Their headlines were brutal:

“Trump Repeats Lie About Popular Vote in Meeting With Lawmakers,” said The New York Times.

“Trump believes millions voted illegally … but provides no proof,” said CNN.

“Trump’s False Claim,” headlined “NBC Nightly News.”

Nor did many members of Trump’s party back up his claims. Quite the opposite. Sen. Lindsey Graham, R-S.C., said: “To continue to suggest that the 2016 election was conducted in a fashion that millions of people voted illegally undermines faith in our democracy.”

He continued: “It’s not coming from a candidate for the office. It’s coming from the man who holds the office. So I am begging the president, ‘Share with us the information you have about this, or please stop saying it.'”

Jesse Jackson also was troubled. The result was not what he had been expecting. “I was surprised at the count and had a down feeling,” Jackson told me. “But in a struggle, you drown when you stop kicking.”

Jackson continued, “The victory can be legal but without moral legitimacy.” To Jackson, the problem with the vote was not that undocumented people voted but that the votes of minorities here legally, especially black people, were suppressed.

“The presidential campaign had been very unusually violent,” Jackson said. “It was a divisive campaign full of race targeting. People in Mexico were going to be stopped by a wall; Muslims were going to be kept from coming in; there was a whole campaign saying Barack (Obama) had not been born here.

“And this was the atmosphere we had to campaign in. The Republicans tipped their lances in the air and cried ‘voter fraud, voter fraud.’ But every legitimate study found there has been not vote fraud but vote suppression.

“Precincts were moved so people didn’t know where to vote. Sunday voting was ended in some places, as was early voting and campus voting.”

“The black vote was being driven down and the white vote driven up. The Electoral College was based on people being counted but not allowed to vote.”

Jackson is historically correct. The Electoral College was created not to preserve the power of small states or to protect the presidency from a populace too uneducated to choose a president.

The creation of the Electoral College by James Madison, a slave owner and shrewd politician, was all about preserving the power of slavery.

In a one-person, one-vote system, the North would outnumber the South in voting because though the slaves would count as part of the South’s population (three-fifths of each slave to be counted as one person), no slaves would be allowed to vote.

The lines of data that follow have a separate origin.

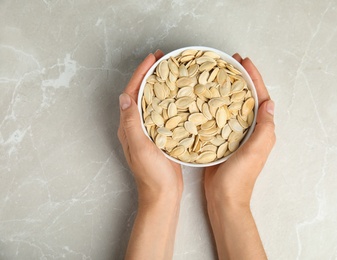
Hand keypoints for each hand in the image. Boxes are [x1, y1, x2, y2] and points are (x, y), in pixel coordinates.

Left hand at [117, 50, 182, 203]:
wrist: (163, 194)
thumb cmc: (151, 174)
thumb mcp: (140, 147)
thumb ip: (131, 123)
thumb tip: (124, 98)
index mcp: (129, 126)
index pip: (132, 93)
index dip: (140, 74)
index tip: (152, 58)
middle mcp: (136, 126)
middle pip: (141, 93)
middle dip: (149, 74)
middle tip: (162, 60)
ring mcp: (149, 131)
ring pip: (152, 101)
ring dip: (159, 85)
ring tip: (171, 72)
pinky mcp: (161, 136)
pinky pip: (163, 112)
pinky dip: (169, 100)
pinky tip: (179, 96)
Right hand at [204, 54, 274, 259]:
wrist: (225, 198)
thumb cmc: (240, 178)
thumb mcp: (256, 151)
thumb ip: (264, 128)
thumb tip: (269, 102)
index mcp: (262, 130)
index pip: (260, 97)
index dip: (254, 78)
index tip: (244, 61)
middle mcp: (251, 129)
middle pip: (247, 98)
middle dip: (241, 79)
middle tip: (231, 63)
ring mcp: (236, 134)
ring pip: (233, 105)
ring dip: (228, 89)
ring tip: (218, 75)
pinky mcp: (222, 140)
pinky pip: (221, 117)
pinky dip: (216, 105)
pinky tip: (206, 98)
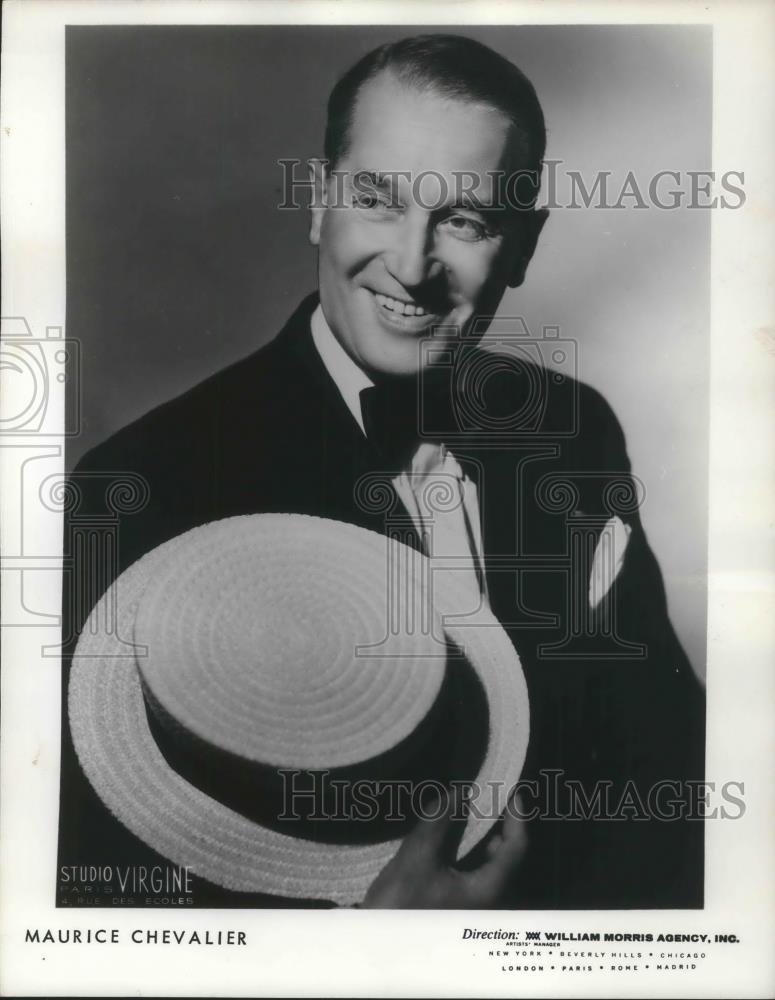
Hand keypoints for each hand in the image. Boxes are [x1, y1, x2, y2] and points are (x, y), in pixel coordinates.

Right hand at [360, 787, 526, 908]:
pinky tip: (449, 830)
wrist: (376, 944)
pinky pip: (470, 867)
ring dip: (479, 833)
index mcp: (486, 890)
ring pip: (486, 861)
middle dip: (497, 822)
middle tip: (486, 792)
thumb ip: (438, 822)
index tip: (511, 791)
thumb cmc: (400, 904)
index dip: (517, 818)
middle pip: (504, 854)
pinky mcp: (455, 901)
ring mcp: (471, 901)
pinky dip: (466, 846)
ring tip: (466, 804)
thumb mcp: (417, 858)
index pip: (515, 849)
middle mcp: (486, 897)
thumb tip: (457, 792)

This nullified that voting power of the 500,000 or so slaves in the South.

After slavery was abolished, Jim Crow laws were passed by state legislatures to keep blacks from voting. “The same Confederates who had fought to deny blacks the vote immediately went into voter suppression,” Jackson said.

“Today the ultimate scheme is voter suppression. That is the signal being given to Southern governors.”

Jackson, not a close friend of Clinton’s, believes she ran the right campaign but had no chance of winning. “Only by the archaic system of the Electoral College was she denied the presidency,” he said. “It is a system based on slavery. It is legal, but it is morally illegitimate.”

Jackson did not go to the inauguration, but he did go to the enormous Women’s March on Washington the next day. “It reminded me so much of the ’63 march,” Jackson said. That’s quite a compliment, considering the 1963 March on Washington featured Martin Luther King Jr.’s famous “I Have a Dream” speech.

“We were down, but there was a sense we were going up,” Jackson said of this year’s march. “There was a sense of joy.

“People found common ground. Trump can either look at those crowds with contempt and fear or he can look with hope.”

In 1941, Franklin D. Roosevelt met with A. Philip Randolph (a labor and civil rights leader), and Randolph gave FDR 10 demands to end segregation.

Roosevelt read them and said: “I agree with everything you said. Now go out and make me do it.”

The story may be partially myth, but Randolph achieved much of his agenda. Today, Jackson wants Trump to look at the vote of 2016 and see the evil of voter suppression and what could be achieved by ending it.

“The Women’s March was an opportunity,” Jackson said, “not a threat.”